── RAW DATA

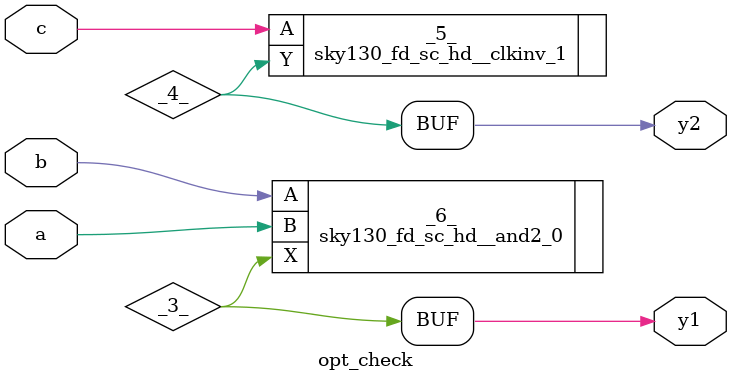
<source format=v>
/* Generated by Yosys 0.57+148 (git sha1 259bd6fb3, g++ 13.3.0-6ubuntu2~24.04 -fPIC -O3) */

(* top =  1  *)
(* src = "/home/ank/Desktop/SoC_Shwetank/verilog_files/opt_check.v:1.1-6.10" *)
module opt_check(a, b, c, y1, y2);
  (* src = "/home/ank/Desktop/SoC_Shwetank/verilog_files/opt_check.v:1.25-1.26" *)
  input a;
  wire a;
  (* src = "/home/ank/Desktop/SoC_Shwetank/verilog_files/opt_check.v:1.35-1.36" *)
  input b;
  wire b;
  (* src = "/home/ank/Desktop/SoC_Shwetank/verilog_files/opt_check.v:1.45-1.46" *)
  input c;
  wire c;
  (* src = "/home/ank/Desktop/SoC_Shwetank/verilog_files/opt_check.v:1.56-1.58" *)
  output y1;
  wire y1;
  (* src = "/home/ank/Desktop/SoC_Shwetank/verilog_files/opt_check.v:1.67-1.69" *)
  output y2;
  wire y2;
  (* src = "/home/ank/Desktop/SoC_Shwetank/verilog_files/opt_check.v:1.25-1.26" *)
  wire _0_;
  (* src = "/home/ank/Desktop/SoC_Shwetank/verilog_files/opt_check.v:1.35-1.36" *)
  wire _1_;
  (* src = "/home/ank/Desktop/SoC_Shwetank/verilog_files/opt_check.v:1.45-1.46" *)
  wire _2_;
  (* src = "/home/ank/Desktop/SoC_Shwetank/verilog_files/opt_check.v:1.56-1.58" *)
  wire _3_;
  (* src = "/home/ank/Desktop/SoC_Shwetank/verilog_files/opt_check.v:1.67-1.69" *)
  wire _4_;
  sky130_fd_sc_hd__clkinv_1 _5_ (
    .A(_2_),
    .Y(_4_)
  );
  sky130_fd_sc_hd__and2_0 _6_ (
    .A(_1_),
    .B(_0_),
    .X(_3_)
  );
  assign _2_ = c;
  assign y2 = _4_;
  assign _1_ = b;
  assign _0_ = a;
  assign y1 = _3_;
endmodule

</source>
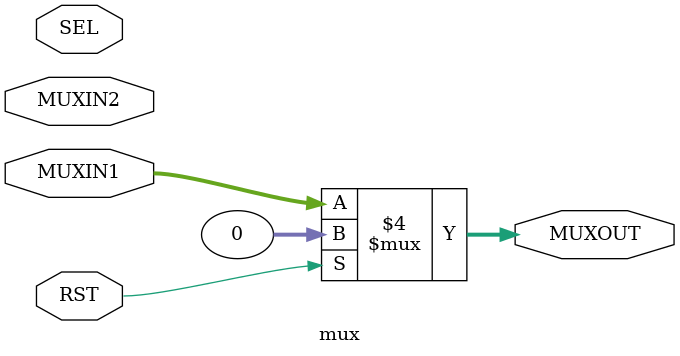
<source format=v>
module mux(MUXIN1, MUXIN2, MUXOUT, SEL, RST);

input RST;
input SEL;
input [31:0] MUXIN1;
input [31:0] MUXIN2;

output reg [31:0] MUXOUT;

always @(*) begin
    if(RST == 1) MUXOUT = 32'b0; else
        MUXOUT =  MUXIN1;
        
end

endmodule
</source>
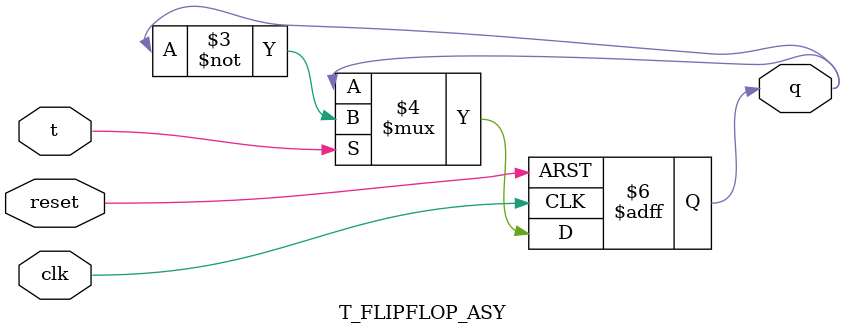
<source format=v>
`timescale 1ns / 1ps


module T_FLIPFLOP_ASY(input clk, input reset,input t, output reg q );

always@(posedge clk or posedge reset)begin
if(reset)
    q <=1'b0;
 else if(t==1)
    q <= ~q;
end
endmodule




</source>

────

» **ACTION ITEM**
Please print every record exactly, leaving out the pictures.

» **FINISHED TASK**
<source format=v>
/* Generated by Yosys 0.57+148 (git sha1 259bd6fb3, g++ 13.3.0-6ubuntu2~24.04 -fPIC -O3) */

(* top =  1  *)
(* src = "/home/ank/Desktop/SoC_Shwetank/verilog_files/opt_check.v:1.1-6.10" *)
module opt_check(a, b, c, y1, y2);
  (* src = "/home/ank/Desktop/SoC_Shwetank/verilog_files/opt_check.v:1.25-1.26" *)
  input a;
  wire a;
  (* src = "/home/ank/Desktop/SoC_Shwetank/verilog_files/opt_check.v:1.35-1.36" *)
  input b;
  wire b;
  (* src = "/home/ank/Desktop/SoC_Shwetank/verilog_files/opt_check.v:1.45-1.46" *)
  input c;
  wire c;
  (* src = "/home/ank/Desktop/SoC_Shwetank/verilog_files/opt_check.v:1.56-1.58" *)
  output y1;
  wire y1;
  (* src = "/home/ank/Desktop/SoC_Shwetank/verilog_files/opt_check.v:1.67-1.69" *)
  output y2;
  wire y2;
  (* src = "/home/ank/Desktop/SoC_Shwetank/verilog_files/opt_check.v:1.25-1.26" *)
  wire _0_;
  (* src = "/home/ank/Desktop/SoC_Shwetank/verilog_files/opt_check.v:1.35-1.36" *)
  wire _1_;
  (* src = "/home/ank/Desktop/SoC_Shwetank/verilog_files/opt_check.v:1.45-1.46" *)
  wire _2_;
  (* src = "/home/ank/Desktop/SoC_Shwetank/verilog_files/opt_check.v:1.56-1.58" *)
  wire _3_;
  (* src = "/home/ank/Desktop/SoC_Shwetank/verilog_files/opt_check.v:1.67-1.69" *)
  wire _4_;
  sky130_fd_sc_hd__clkinv_1 _5_ (
    .A(_2_),
    .Y(_4_)
  );
  sky130_fd_sc_hd__and2_0 _6_ (
    .A(_1_),
    .B(_0_),
    .X(_3_)
  );
  assign _2_ = c;
  assign y2 = _4_;
  assign _1_ = b;
  assign _0_ = a;
  assign y1 = _3_;
endmodule

</source>
<source format=v>
module mux(MUXIN1, MUXIN2, MUXOUT, SEL, RST);

input RST;
input SEL;
input [31:0] MUXIN1;
input [31:0] MUXIN2;

output reg [31:0] MUXOUT;

always @(*) begin
    if(RST == 1) MUXOUT = 32'b0; else
        MUXOUT =  MUXIN1;
        
end

endmodule
</source>
<source format=v>
`timescale 1ns / 1ps


module T_FLIPFLOP_ASY(input clk, input reset,input t, output reg q );

always@(posedge clk or posedge reset)begin
if(reset)
    q <=1'b0;
 else if(t==1)
    q <= ~q;
end
endmodule




</source>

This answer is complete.